Poco meno di un quarto di secolo con la stessa maglia. Otto campionati spagnoli, Tre Coppe del Re, sei Supercoppe nazionali, quattro Champions League, due Supercoppe Europee e due Mondiali per Club con il Barça. Uno dei pochissimi giocatori con più di 1000 presenze in carriera, 1135 per la precisione, nell’arco di una carriera incredibile. Tutto questo è Xavi Hernandez Creus, ex calciatore e ora allenatore ritiratosi circa due anni fa, dopo aver dato tutto al calcio. Regista di centrocampo dalle eccelse abilità nel controllo del pallone e nell’assist, pur non avendo mai vinto il Pallone d’oro, è stato inserito da France Football nel Dream Team del prestigioso trofeo, venendo scelto come centrocampista difensivo in una rosa comprendente tutti i giocatori in attività dal 1956 al 2020. Xavi, nato a Terrassa in piena provincia catalana, entra a far parte del Barcellona nel ’91, poco dopo aver compiuto il decimo anno di età. La cantera blaugrana lo forgia come calciatore, facendolo esordire in prima squadra nel ’98. Nel primo periodo della sua carriera, in cui raccoglie l’eredità di Pep Guardiola a centrocampo, si mette in luce anche con la maglia della Nazionale Spagnola, con cui partecipa e vince il Mondiale Under 20, disputatosi in Nigeria, oltre a partecipare ai Giochi Olimpici di Sydney, ove guadagna la medaglia d’argento, arrendendosi solo all’Olanda in finale. Una curiosità dei suoi primi anni di carriera riguarda la possibilità molto concreta che il ragazzo si trasferisse al Milan, dato che, racconta la madre del giocatore, Galliani ebbe modo di trattare con il padre offrendogli uno stipendio decisamente elevato per un calciatore della sua età. Fu proprio lei a impuntarsi per non far partire il figlio, che alla fine decise di rimanere con la maglia che lo accompagnerà per tutta la vita. Tra l’altro Xavi, come ricordato da lui stesso questa volta, fu vicino anche a raggiungere l’Inter, circa dieci anni dopo, ma fu trattenuto proprio da quel Guardiola di cui aveva raccolto l’eredità nel Barcellona.

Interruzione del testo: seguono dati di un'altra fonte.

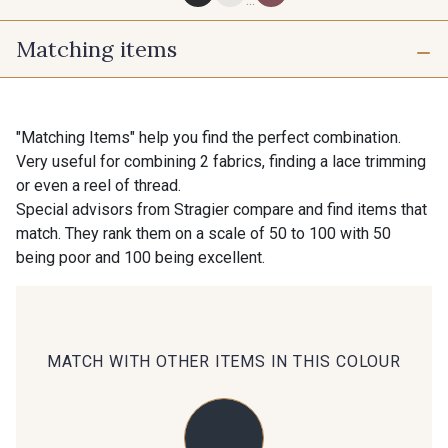
Matching items
60 - Noir
18 - Stragier Pale Ivory
"Matching Items" help you find the perfect combination.
39 - Grège clair
34 - Rouille
Very useful for combining 2 fabrics, finding a lace trimming
or even a reel of thread.
Special advisors from Stragier compare and find items that
match. They rank them on a scale of 50 to 100 with 50
55 - Jaune vif
33 - Vert Bouteille
being poor and 100 being excellent.
53 - Diamant Vert
52 - Vert Emeraude
MATCH WITH OTHER ITEMS IN THIS COLOUR
43 - Gris Perle
32 - Bleu Canard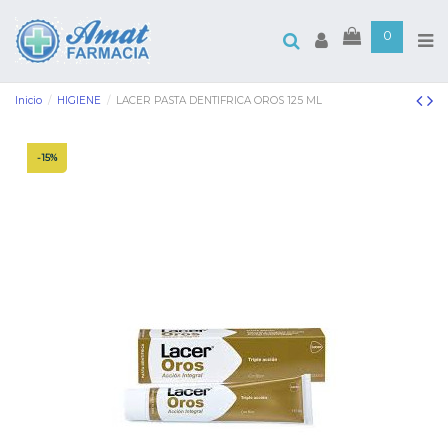
0
Inicio
HIGIENE
LACER PASTA DENTIFRICA OROS 125 ML
-15%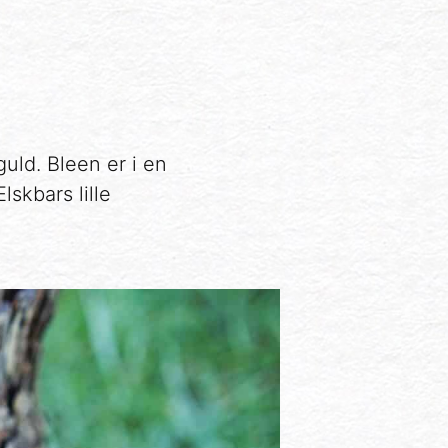
uld. Bleen er i en
skbars lille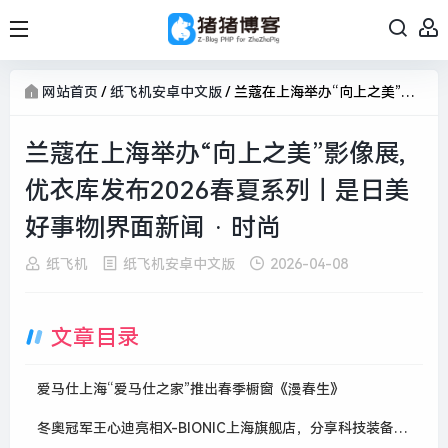
网站首页
/
纸飞机安卓中文版
/
兰蔻在上海举办“向上之美”影像展,优衣库发布2026春夏系列｜是日美好事物|界面新闻 · 时尚
兰蔻在上海举办“向上之美”影像展,
优衣库发布2026春夏系列｜是日美
好事物|界面新闻 · 时尚
纸飞机
纸飞机安卓中文版
2026-04-08
文章目录
爱马仕上海“爱马仕之家”推出春季橱窗《漫春生》
冬奥冠军王心迪亮相X-BIONIC上海旗舰店，分享科技装备备赛经验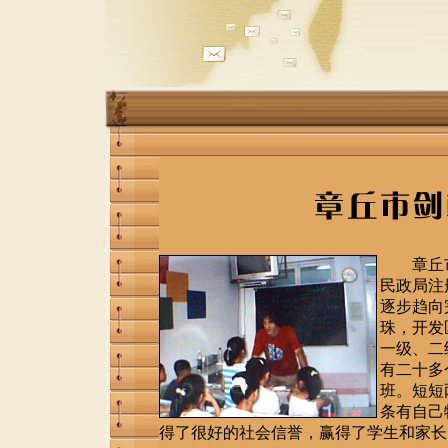
章丘
民政局注
逐步趋向
珠，开发
一级、
二
有二十多
班。短短
条有自己
得了很好的社会信誉，赢得了学生和家长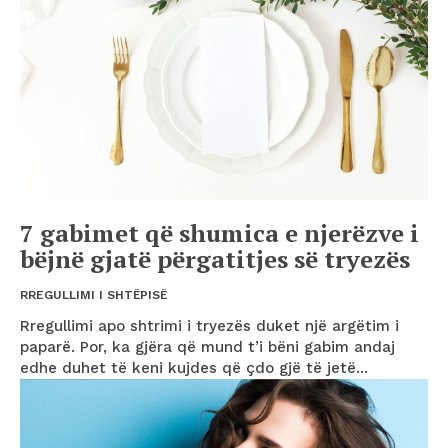
7 gabimet që shumica e njerëzve i
bëjnë gjatë përgatitjes së tryezës
RREGULLIMI I SHTËPISË
Rregullimi apo shtrimi i tryezës duket një argëtim i
paparë. Por, ka gjëra që mund t’i bëni gabim andaj
edhe duhet të keni kujdes që çdo gjë të jetë...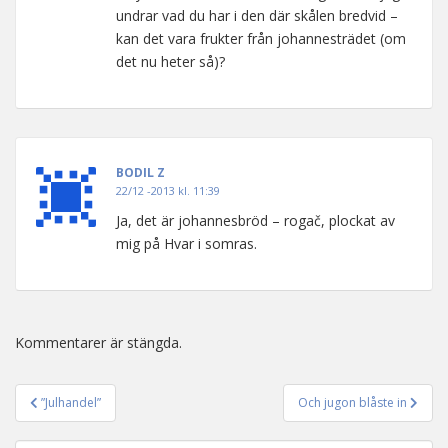
undrar vad du har i den där skålen bredvid –
kan det vara frukter från johannesträdet (om
det nu heter så)?
BODIL Z
22/12 -2013 kl. 11:39
Ja, det är johannesbröd – rogač, plockat av
mig på Hvar i somras.
Kommentarer är stängda.
”Julhandel”
Och jugon blåste in
Inläggsnavigering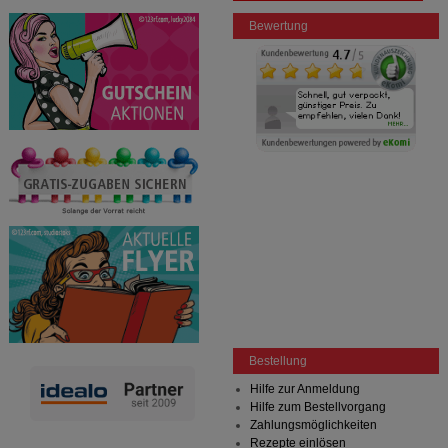
Bewertung
Bestellung
Hilfe zur Anmeldung
Hilfe zum Bestellvorgang
Zahlungsmöglichkeiten
Rezepte einlösen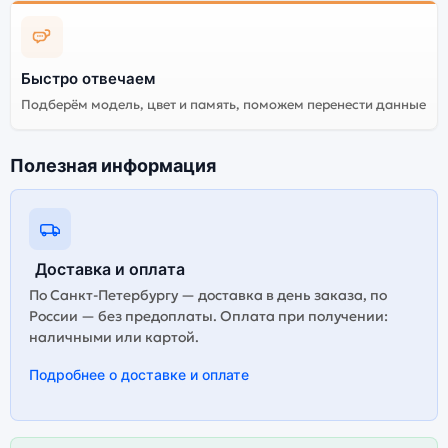
Быстро отвечаем
Подберём модель, цвет и память, поможем перенести данные
Полезная информация
Доставка и оплата
По Санкт-Петербургу — доставка в день заказа, по
России — без предоплаты. Оплата при получении:
наличными или картой.
Подробнее о доставке и оплате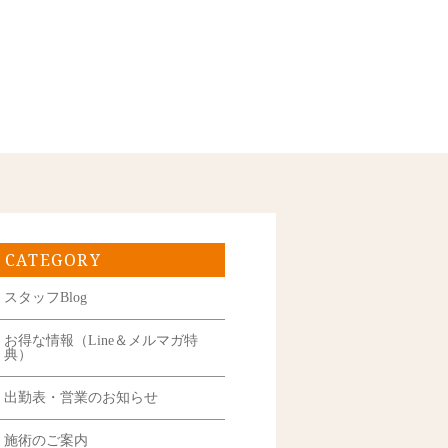
CATEGORY
スタッフBlog
お得な情報（Line＆メルマガ特
典）
出勤表・営業のお知らせ
施術のご案内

I primi anni non sono i migliori per il Barcellona, anche perché il Real Madrid dei Galacticos fa valere tutto il suo peso tecnico ed economico. Xavi, ormai titolare fisso, raggiunge in pochi anni le 100 presenze con la maglia di un Barcellona che, con l’arrivo di Ronaldinho e Samuel Eto’o, torna a sognare. Nel 2005, grazie alla mano di Rijkaard in panchina, arriva la vittoria in campionato, bissata l’anno successivo. Il centrocampista, reduce dal più brutto infortunio della sua carriera nel novembre 2005, si riprende dalla rottura dei legamenti in tempo per partecipare ai festeggiamenti e per vincere la sua prima Champions League, il 17 maggio 2006 contro l’Arsenal, in una partita in cui ha dovuto assistere dalla panchina al trionfo dei compagni. Nel 2008 trascina la Spagna alla conquista del suo primo Europeo, talmente fondamentale nello schieramento iberico da essere nominato miglior giocatore della manifestazione. Iniziano qua gli anni d’oro di una squadra che dominerà il mondo del calcio con Guardiola negli anni successivi, campione di Spagna, d’Europa e del Mondo tra il 2009 e il 2011. Xavi è un protagonista del doppio Triplete e dei sei trofei in un anno dei suoi, giocando alla grande entrambe le finali di Coppa dei Campioni con il Manchester United e respingendo l’assalto del ferito Real Madrid di Mourinho, a cui segna anche nel famoso 5-0 del Clasico 2010, una partita da ricordare. Senza contare che nello stesso periodo è tra i migliori della Spagna che vince il suo primo Mondiale in Sudafrica nel 2010 e ripete il successo agli Europei 2012 in Polonia e Ucraina. Rimane impiegato spesso anche negli ultimi anni, e saluta il Barça sollevando la sua quarta Champions nel 2015, nella finale vinta contro la Juve. Lascia i catalani dopo 767 presenze in tutte le competizioni, record assoluto del club, avendo giocato più di 30 partite all’anno in 15 delle 17 stagioni con i blaugrana, uniche annate escluse quella del debutto e quella dell’infortunio. Si trasferisce in Qatar, all’Al-Sadd, dove mette altri trofei in bacheca prima di ritirarsi nel 2019, rimanendo con i qatarioti in veste di allenatore. La sua avventura in panchina gli ha già fruttato tre trofei, segno di DNA vincente, che speriamo di ammirare anche in Europa.